EXERCICE 1 ▸ Reproduisez à l'identique, s'il vous plaît, la portion des enregistrements qui va de leur toute première ligne jusqu'à la ligne contenant « Florentine Floor Tile in Argento », ces deux bornes comprises.

Très récemment, des quotidiens de notre Région ont (re)mis ce dossier à la "une" avec des titres provocateurs ("La finance, l’arme qui gâche la forêt", "Les forêts du Grand Est se vendent à la Chine").
Forêts Privées du Grand Est a souhaité vous présenter le sujet le plus objectivement possible, en donnant la parole à des présidents de syndicats et scieurs ayant des points de vue différents, reflets du contexte de leur département.
Les volumes considérés
Il est très difficile de faire correspondre les données des douanes des bois entrant en Chine et celles des bois exportés de France, d’autant que, pour le Nord et le Nord-Est de la France, l’export se fait souvent via les grands ports de Belgique. Pour la Lorraine, le niveau d’export des grumes chêne concernerait, ces dernières années, autour de 50 %, de la qualité industrielle, hors plots et merrains.

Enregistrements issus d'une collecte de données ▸
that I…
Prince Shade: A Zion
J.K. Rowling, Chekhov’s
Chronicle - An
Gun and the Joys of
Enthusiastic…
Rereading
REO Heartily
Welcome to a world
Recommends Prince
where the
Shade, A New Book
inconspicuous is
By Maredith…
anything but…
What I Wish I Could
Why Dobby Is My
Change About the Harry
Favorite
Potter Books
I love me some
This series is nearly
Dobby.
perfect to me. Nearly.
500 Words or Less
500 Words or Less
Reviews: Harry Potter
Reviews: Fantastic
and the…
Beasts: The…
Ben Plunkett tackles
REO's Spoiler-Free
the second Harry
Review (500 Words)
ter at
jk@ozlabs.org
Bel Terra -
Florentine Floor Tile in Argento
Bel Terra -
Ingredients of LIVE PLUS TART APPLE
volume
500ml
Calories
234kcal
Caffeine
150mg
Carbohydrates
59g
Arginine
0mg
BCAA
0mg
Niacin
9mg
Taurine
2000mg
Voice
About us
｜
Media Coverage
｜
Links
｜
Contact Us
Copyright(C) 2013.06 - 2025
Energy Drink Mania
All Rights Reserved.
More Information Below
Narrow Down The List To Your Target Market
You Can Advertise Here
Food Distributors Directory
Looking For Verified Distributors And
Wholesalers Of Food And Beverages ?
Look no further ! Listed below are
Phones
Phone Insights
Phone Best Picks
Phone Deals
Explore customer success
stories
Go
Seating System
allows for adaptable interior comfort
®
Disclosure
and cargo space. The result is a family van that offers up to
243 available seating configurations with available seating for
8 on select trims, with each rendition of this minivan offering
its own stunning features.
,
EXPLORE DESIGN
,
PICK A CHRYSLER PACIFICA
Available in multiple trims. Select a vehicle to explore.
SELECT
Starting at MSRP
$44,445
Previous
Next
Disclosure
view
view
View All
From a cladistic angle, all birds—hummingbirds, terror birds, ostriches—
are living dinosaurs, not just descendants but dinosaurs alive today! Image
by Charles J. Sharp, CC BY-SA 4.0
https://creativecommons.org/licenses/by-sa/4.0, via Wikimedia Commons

EXERCICE 2 ▸ Rédigez la suite du texte sur l'exportation des bois du Grand Est vers la Chine, en reprenant juste après sa dernière phrase.

VOTRE RÉPONSE 1 ▸
that I…
Prince Shade: A Zion
J.K. Rowling, Chekhov’s
Chronicle - An
Gun and the Joys of
Enthusiastic…
Rereading
REO Heartily
Welcome to a world
Recommends Prince
where the
Shade, A New Book
inconspicuous is
By Maredith…
anything but…
What I Wish I Could
Why Dobby Is My
Change About the Harry
Favorite
Potter Books
I love me some
This series is nearly
Dobby.
perfect to me. Nearly.
500 Words or Less
500 Words or Less
Reviews: Harry Potter
Reviews: Fantastic
and the…
Beasts: The…
Ben Plunkett tackles
REO's Spoiler-Free
the second Harry
Review (500 Words)
ter at
jk@ozlabs.org
Bel Terra -
Florentine Floor Tile in Argento

VOTRE RÉPONSE 2 ▸
Source : ONF - 2016
Les prix
Il est incontestable que l’export participe, par l’augmentation de la demande, à la hausse sur les prix du chêne : pour les qualités moyennes et plus, le manque de matière à vendre provoque une tension jugée très dangereuse par les scieurs feuillus français ne faisant pas de négoce.
Les mesures conservatoires
Le Ministre LE FOLL avait répondu favorablement aux sollicitations de la FNB (*) en mettant en œuvre 2 mesures :
(*) FNB : Fédération Nationale du Bois
L’Aube est un département privilégié, "à part" diront certains. Avec environ 15 scieries de chêne, certaines de tout premier plan, elle bénéficie d’un tissu de première transformation de haut vol.
Mais ses forêts et ses crus de chêne sont aussi convoités par les scieries des départements voisins, et même du centre de la France.
Grâce à cet exceptionnel contexte, les organismes professionnels organisent depuis 1968 des ventes en bloc et sur pied par appel d’offres qui ne manquent pas de donner satisfaction aux vendeurs.
Le grand nombre d’interlocuteurs écarte d’emblée les risques de collusion que l’on peut redouter dans certains départements où les rangs des acheteurs se sont éclaircis.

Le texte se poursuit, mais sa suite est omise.